Revenge for Sir Martin Sorrell is a dish that can best be served hot. S4 Capital, the only digital agency he has set up to disrupt the advertising business, is definitely going full steam ahead. The organic net income should now grow by 40%, S4 said on Monday. The economic recovery and the accelerated shift to digital support the group’s third upgrade to the highest expectations.

Sorrell will rely on both tendencies to make a march to an industry he helped build, but now thinks it’s outdated. As with its previous venture WPP, its acquisitions boost organic growth. There have been nine transactions so far this year – expect more to come.

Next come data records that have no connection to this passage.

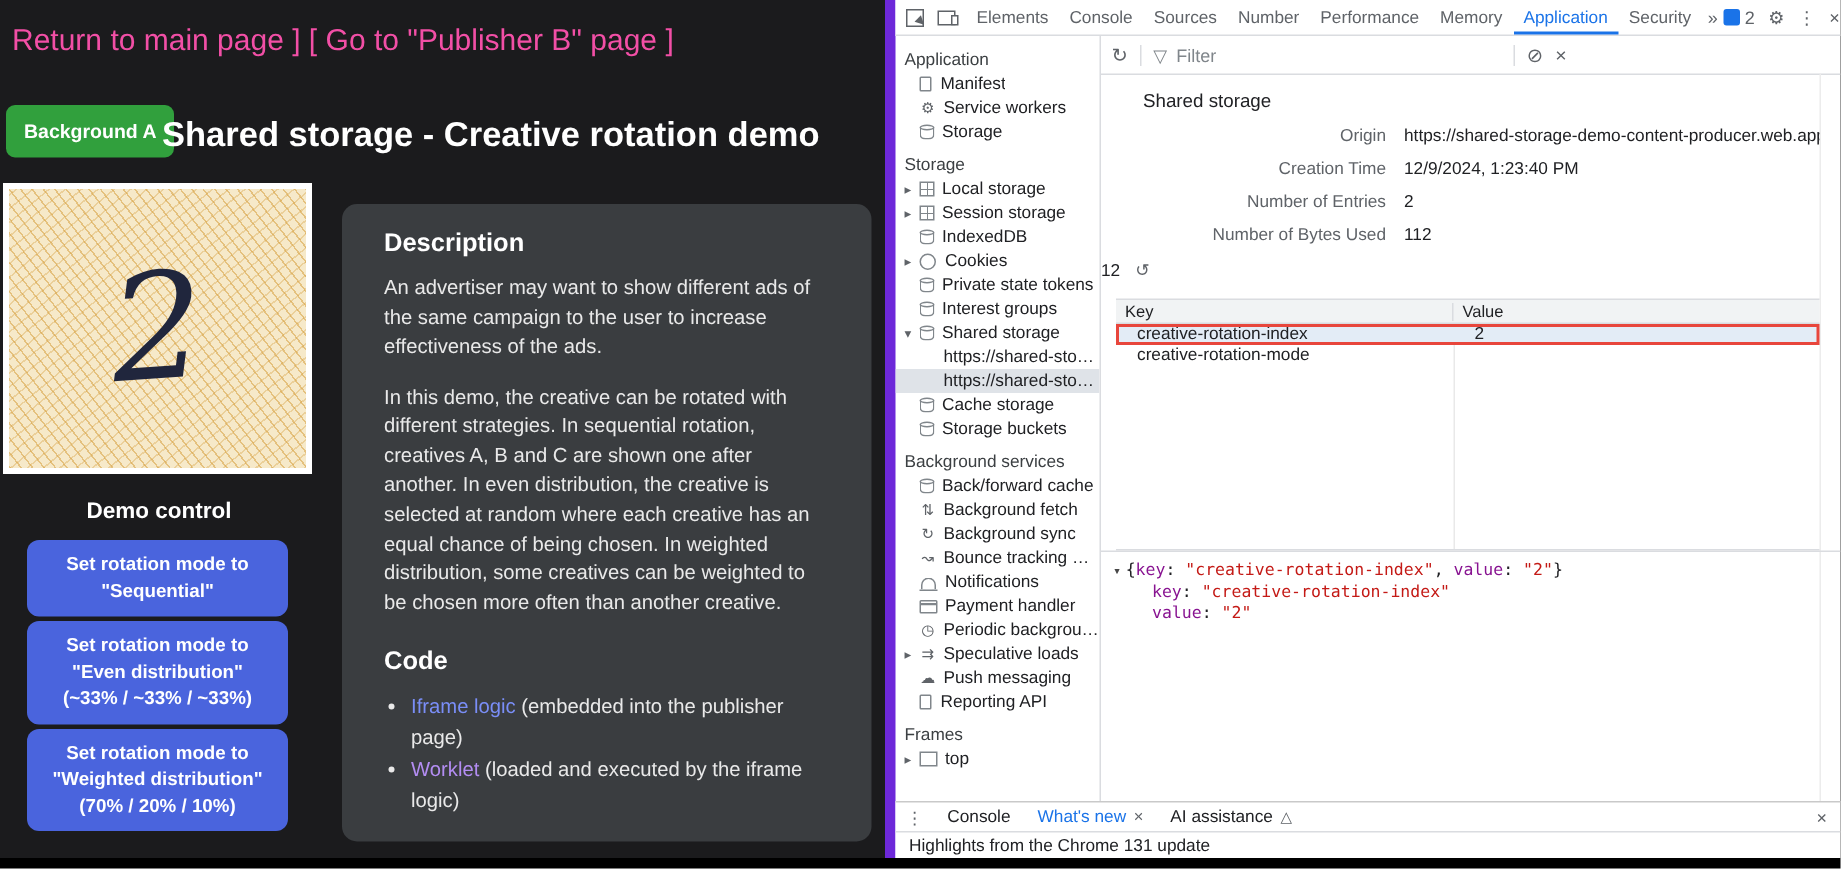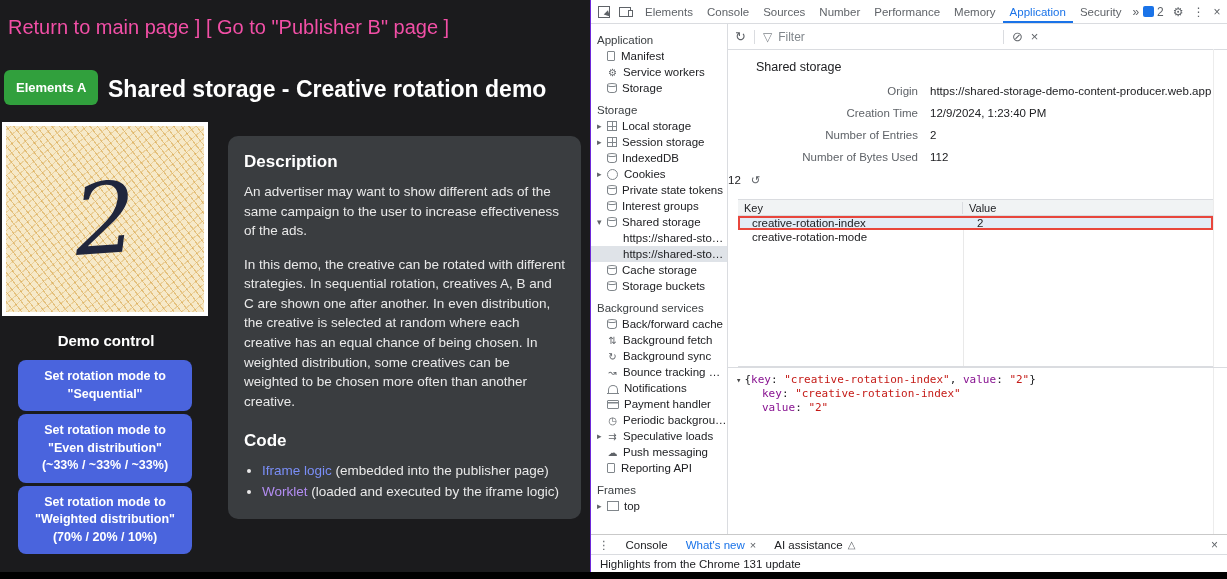--- a/index.html
+++ b/index.html
@@ -38,7 +38,7 @@
 
   
   .devtools{position:absolute;left:590px;top:0;width:637px;height:572px;box-sizing:border-box;background:#fff;
-            border-left:1px solid #6d28d9;display:flex;flex-direction:column;color:#202124;font-size:12px}
+            border-left:7px solid #6d28d9;display:flex;flex-direction:column;color:#202124;font-size:12px}
   .dt-tabbar{height:23px;flex:0 0 auto;display:flex;align-items:center;border-bottom:1px solid #dadce0;
              background:#fff;padding-left:5px}
   .ic-inspect{width:10px;height:10px;border:1px solid #5f6368;position:relative;margin:0 5px 0 2px;flex:0 0 auto}

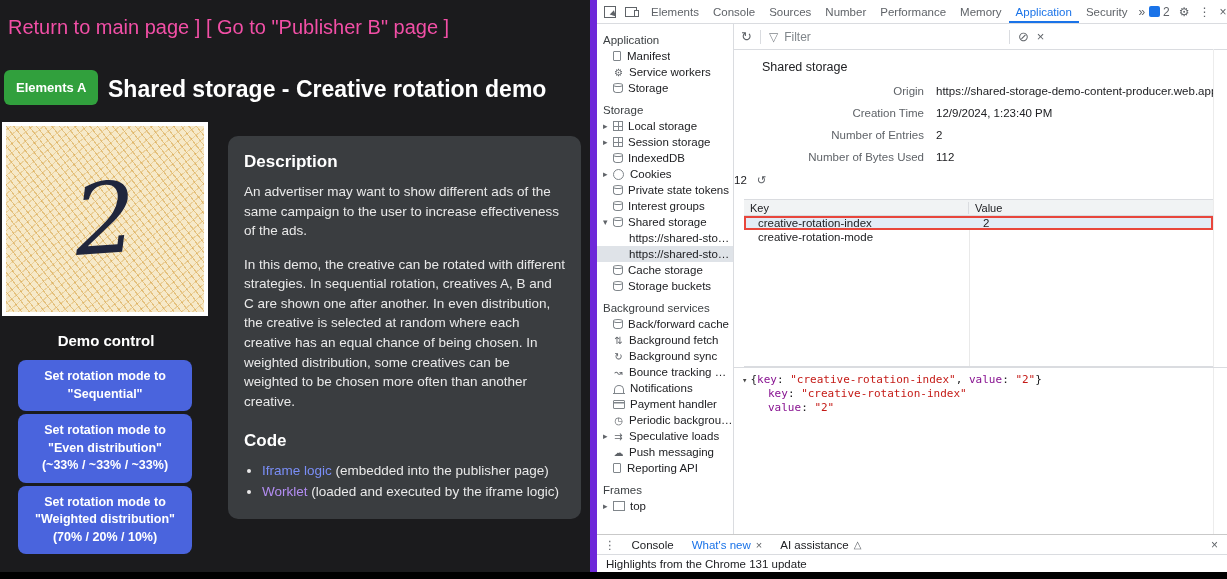--- a/index.html
+++ b/index.html
@@ -136,7 +136,7 @@
 <div class="page">
   <div class="top-links"><a>Return to main page</a><span> ] [ </span><a>Go to "Publisher B" page</a><span> ]</span></div>
 
-  <div class="pub-badge">Elements A</div>
+  <div class="pub-badge">Background A</div>
   <div class="page-title">Shared storage - Creative rotation demo</div>
 
   <div class="creative">

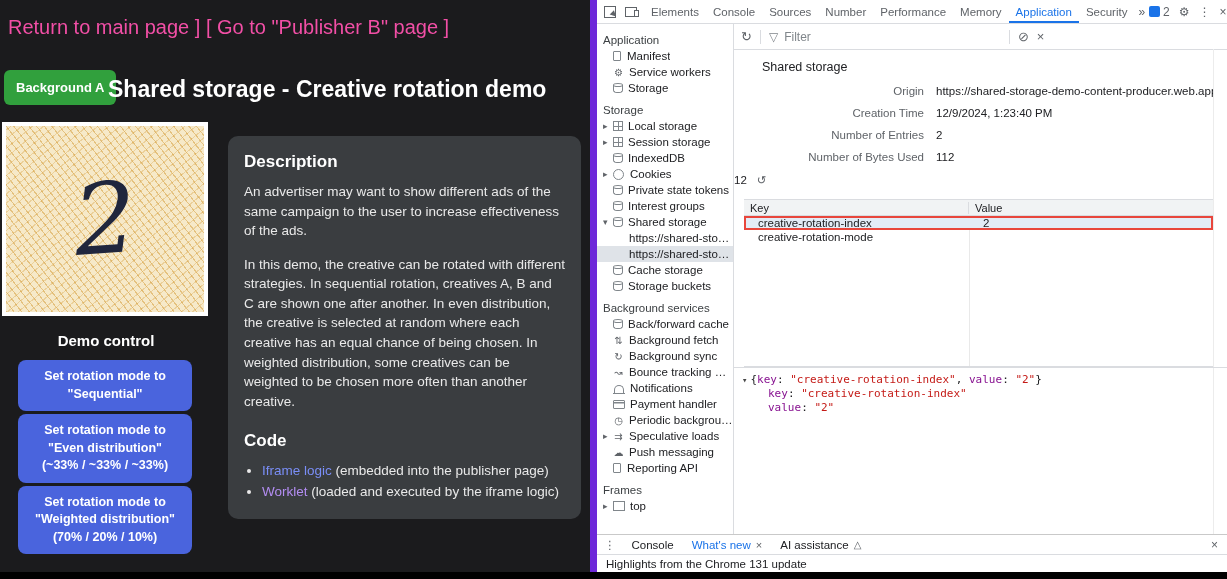--- a/index.html
+++ b/index.html
@@ -28,7 +28,7 @@
   .rot-btn span{display:block}
   .rot-btn span:empty{display:none}
   .desc-panel{position:absolute;top:136px;left:228px;width:353px;min-height:382px;box-sizing:border-box;
-              background:#3a3d40;border-radius:10px;padding:16px 16px;color:#e9e9e9}
+              background:#3a3d40;border-radius:10px;padding:16px 28px;color:#e9e9e9}
   .desc-panel h2{margin:0 0 10px;font-size:17px;font-weight:bold;color:#fff}
   .desc-panel p{margin:0 0 14px;font-size:13.5px;line-height:1.45}
   .desc-panel h2.code{margin-top:20px}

S4 still looks small compared to industries like WPP. The net income from the group that Sorrell built was 20 times greater in the first half. S4’s rapidly swelling market value of £ 4bn, which has risen 12 times over the past two years, offers a better idea of ​​the direction of the industry.

Graph showing that S4 Capital is growing faster than their advertising partners.  Organic growth, percent, Q1 2020 net income organic growth rate + Q1 2021 net income organic growth rate, same for Q2 20 + Q221.

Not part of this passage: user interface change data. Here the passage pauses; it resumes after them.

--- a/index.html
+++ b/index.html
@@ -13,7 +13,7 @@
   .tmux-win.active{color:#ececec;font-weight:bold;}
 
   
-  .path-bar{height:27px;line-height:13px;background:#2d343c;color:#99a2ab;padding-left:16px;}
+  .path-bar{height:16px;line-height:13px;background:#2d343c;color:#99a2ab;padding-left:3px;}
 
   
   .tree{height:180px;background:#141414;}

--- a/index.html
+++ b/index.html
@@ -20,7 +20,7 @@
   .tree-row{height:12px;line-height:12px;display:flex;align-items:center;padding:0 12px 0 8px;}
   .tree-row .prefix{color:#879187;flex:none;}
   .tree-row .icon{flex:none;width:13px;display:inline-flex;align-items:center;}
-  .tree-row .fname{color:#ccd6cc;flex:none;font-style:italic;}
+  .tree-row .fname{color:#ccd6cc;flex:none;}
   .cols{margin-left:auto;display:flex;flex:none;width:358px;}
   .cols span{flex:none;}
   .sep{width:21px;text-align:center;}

The law of large numbers weighs on WPP, which achieved an organic growth of 11 percent in the first half. Sorrell has created a slimmer model in its new store. The single structure removes the mutual rivalry that large advertising and marketing container companies hold.

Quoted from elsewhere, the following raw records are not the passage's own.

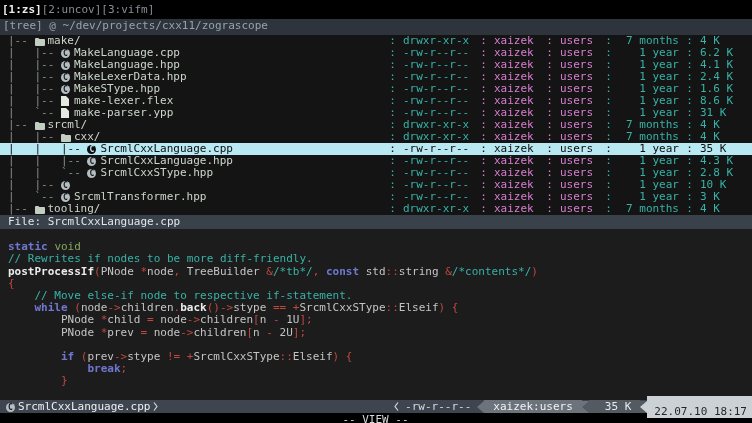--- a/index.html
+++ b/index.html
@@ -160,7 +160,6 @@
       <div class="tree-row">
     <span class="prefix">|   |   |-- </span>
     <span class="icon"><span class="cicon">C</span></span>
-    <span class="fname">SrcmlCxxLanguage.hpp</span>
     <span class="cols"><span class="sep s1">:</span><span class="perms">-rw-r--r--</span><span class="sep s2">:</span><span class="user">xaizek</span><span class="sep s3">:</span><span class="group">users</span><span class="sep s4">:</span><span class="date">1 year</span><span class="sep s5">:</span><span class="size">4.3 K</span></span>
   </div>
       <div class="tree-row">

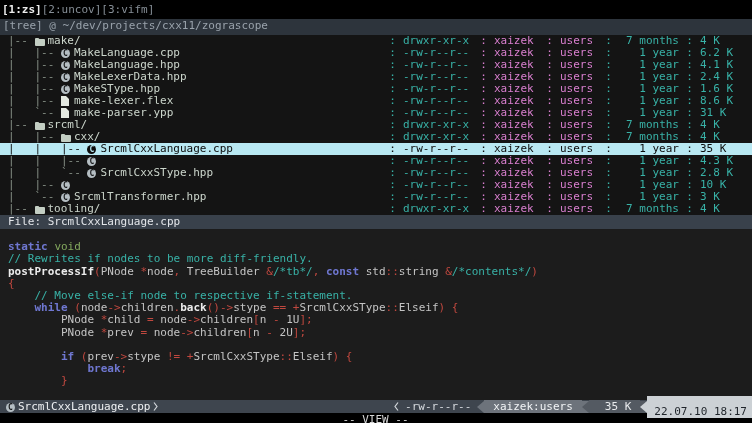--- a/index.html
+++ b/index.html
@@ -171,6 +171,7 @@
       <div class="tree-row">
     <span class="prefix">|   |-- </span>
     <span class="icon"><span class="cicon">C</span></span>
+    <span class="fname">SrcmlTransformer.cpp</span>
     <span class="cols"><span class="sep s1">:</span><span class="perms">-rw-r--r--</span><span class="sep s2">:</span><span class="user">xaizek</span><span class="sep s3">:</span><span class="group">users</span><span class="sep s4">:</span><span class="date">1 year</span><span class="sep s5">:</span><span class="size">10 K</span></span>
   </div>
       <div class="tree-row">

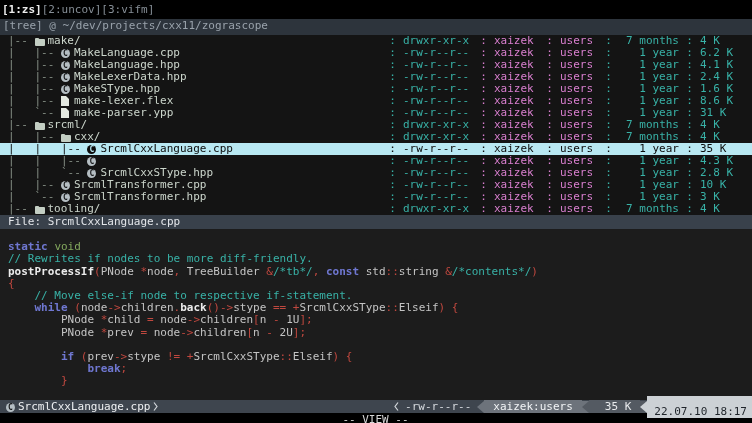--- a/index.html
+++ b/index.html
@@ -38,7 +38,7 @@
          font-weight:bold;font-size:8px;line-height:9px;text-align:center;}
 
   
-  .file-bar{height:14px;line-height:14px;background:#39414b;color:#e3e6ea;padding-left:8px;}
+  .file-bar{height:14px;line-height:14px;background:#39414b;color:#e3e6ea;padding-left:1px;}
 
   
   .code{height:171px;background:#1c1c1c;padding-left:8px;overflow:hidden;}

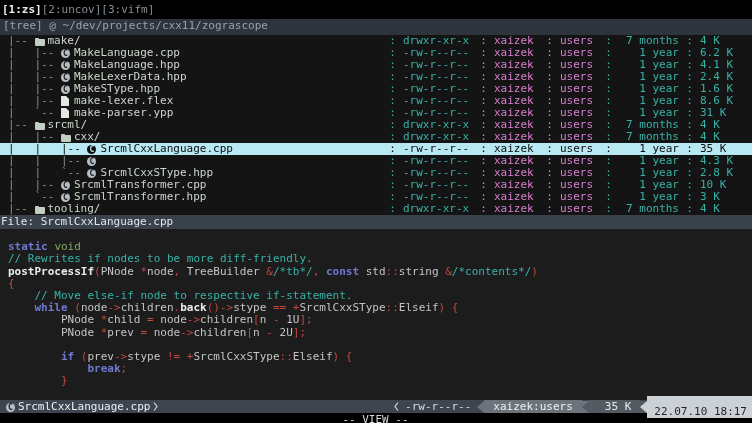--- a/index.html
+++ b/index.html
@@ -63,7 +63,7 @@
   .seg-perms{color:#d6dade;padding:0 6px 0 3px;}
   .seg-owner{background:#6d737b;color:#f2f4f6;padding:0 9px;}
   .seg-size{background:#545a62;color:#e9ebed;padding:0 9px 0 16px;}
-  .seg-date{background:#ccd1d5;color:#1f242a;padding:9px 5px 0 7px;}
+  .seg-date{background:#ccd1d5;color:#1f242a;padding:16px 5px 0 7px;}
   .chev{flex:none;margin:0 2px;}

The former made it possible to retain the largest customers. Digital customers prefer to respond quickly to new trends and are best served by internal collaboration. The approach is supported by financial incentives on S4, linked to the share price rather than individual profit and loss accounts.

Its shares in S4 already reflect any excitement. Since the beginning of 2020, they have more than quadrupled trading at a record value of 60 times this year’s earnings, indicating a solid price-to-earnings-growth ratio of 2.4 times. To get the PEG ratio lower than 1 time reasonably, earnings should amount to more than 30 percent annually over the next three years.

Two cards.  The first graph shows the share prices (rebuild) for advertising agencies, S4 Capital, WPP, Publicis and Omnicom, Q1 2020 to Q3 2021. Second graph shows the evolution of the S4 earnings.  Earnings before interest and tax (£ m) for both two years in advance and three years in advance, Q1 2020 to Q3 2021.

Even if the trends continue, it looks like a record target that requires many more acquisitions. Sorrell’s ambitions will undoubtedly remain a hot topic among his rivals for some time.